Things have since moved on at ATI under Project S******.
New AFV simulators
Taking pride of place at ATI are a number of new indoor simulators that offer motion in six degrees of freedom ( Six DOF). Simply put, a trainee can experience movement such as pitch, roll, heave, yaw, sway and surge while sitting in an air-conditioned cabin that replicates driving controls, driving performance and fields of vision of AFVs such as the Bionix 2 infantry fighting vehicle and Bronco all-terrain tracked carrier.
The idea is for armoured vehicle drivers to know their vehicle better in a safe, controlled training environment.

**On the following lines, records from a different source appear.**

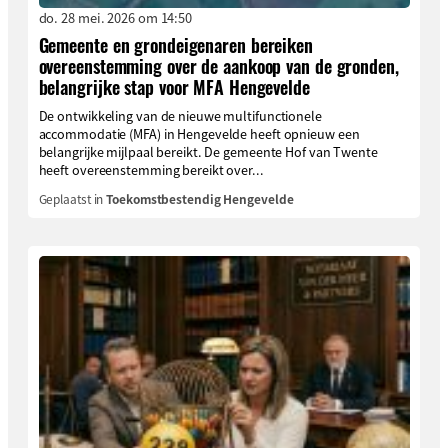
do. 28 mei. 2026 om 14:50
Gemeente en grondeigenaren bereiken
overeenstemming over de aankoop van de gronden,
belangrijke stap voor MFA Hengevelde
De ontwikkeling van de nieuwe multifunctionele
accommodatie (MFA) in Hengevelde heeft opnieuw een
belangrijke mijlpaal bereikt. De gemeente Hof van Twente
heeft overeenstemming bereikt over...
Geplaatst in
Toekomstbestendig Hengevelde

Simulator training done indoors allows HQ Armour instructors to inject varying driving conditions, lighting (day/night driving), weather states (rain, haze, sunshine and more) and terrain (local or customised) at the press of a button. Such scenarios can be repeated as many times as needed.

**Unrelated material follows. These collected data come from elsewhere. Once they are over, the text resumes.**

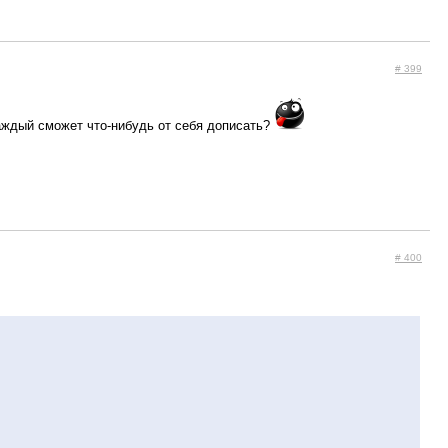
# 399
каждый сможет что-нибудь от себя дописать?
# 400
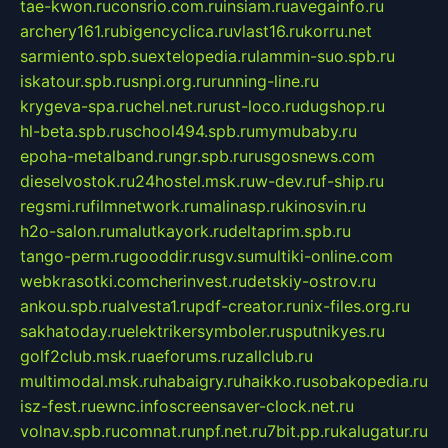
tae-kwon.ru
consrio.com.ru
insiam.ru
avegainfo.ru
archery161.ru
bigencyclica.ru
vlast16.ru
korru.net
sarmiento.spb.su
extelopedia.ru
lammin-suo.spb.ru
iskatour.spb.ru
snpi.org.ru
running-line.ru
krygeva-spa.ru
chel.net.ru
rust-loco.ru
dugshop.ru
hl-beta.spb.ru
school494.spb.ru
mymubaby.ru
epoha-metalband.ru
ngr.spb.ru
rusgosnews.com
dieselvostok.ru
24hostel.msk.ru
w-dev.ru
f-ship.ru
regsmi.ru
filmnetwork.ru
malinasp.ru
kinosvin.ru
h2o-salon.ru
malutkayork.ru
deltaprim.spb.ru
tango-perm.ru
gooddir.ru
sgv.su
multiki-online.com
webkrasotki.com
cherinvest.ru
detskiy-ostrov.ru
ankou.spb.ru
alvesta1.ru
pdf-creator.ru
nix-files.org.ru
sakhatoday.ru
elektrikersymboler.ru
sputnikyes.ru
golf2club.msk.ru
aeforums.ru
zallclub.ru
multimodal.msk.ru
habaigry.ru
haikko.ru
sobakopedia.ru
isz-fest.ru
ewnc.info
screensaver-clock.net.ru
volnav.spb.ru
comnat.ru
npf.net.ru
7bit.pp.ru
kalugatur.ru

The new 6DOF simulators ensure trainees achieve the required level of proficiency without wearing out or damaging real vehicles, and have zero impact on the tracks/roads (that may need repair/maintenance) or vegetation (that may need replanting after an AFV bashes through).
Simulators are also used to prepare, evaluate and benchmark active and NS units in the Singapore Armoured Regiment (SAR) orbat to keep these SARs at a high level of mission readiness.
The ability to customise terrain options allows operational mission rehearsals so that drivers and vehicle commanders can better appreciate their assigned area of operation (AO) before actually stepping foot in the AO.
Furthermore, simulations done indoors as well as simulated firing engagements done using the Tactical Engagement System allow SARs to strengthen their operational skills in a realistic threat environment against an intelligent and evasive Opposing Force. Such simulations allow Leopard tank and BX crew to practice operating as a coordinated and cohesive fighting force to maximise their destructive potential.
The Singapore Army and HQ Armour are to be commended for the investments in simulation technology. Such training assets reduce wear and tear on AFVs, especially as driving conditions in Singapore's humid climate and the stop/go motion experienced by A vehicles in confined terrain in Singapore places undue stress on the vehicles.
The enthusiasm, confidence and professionalism among HQ Armour personnel when showcasing what the simulators can do was palpable. One could sense that the ATI instructors were eager that the takeaways from the visit were positive ones.
Many thanks for reacquainting interested visitors to developments within SAF Armour. Manoeuvres by personnel from 41 SAR Falcon COY and Glory COY, 48 SAR, HQ Guards, Motorised Infantry Training Institute during the firepower display were well executed and much appreciated by the visitors.
Am particularly thankful to the ATI and 48 SAR instructors who took time to acquaint me with the Leopard 2SG driving simulator. Sliding into the driver's station and strapping on the Leo2 before the driving experience left a positive impression of the Armour Family's professionalism and esprit that I will long cherish.
It's been awhile since I had the opportunity to see HQ Armour firsthand. The visit provided a useful opportunity for comparing what had been seen and experienced in the past with the present day situation.
Getting acquainted with different tank and artillery ammunition back in 1998 at the Bourges arsenal, France, and getting a close look at an ex-Egyptian Army M4 Sherman tank modified with an AMX-13 turret. Have always found the oscillating turret design interesting.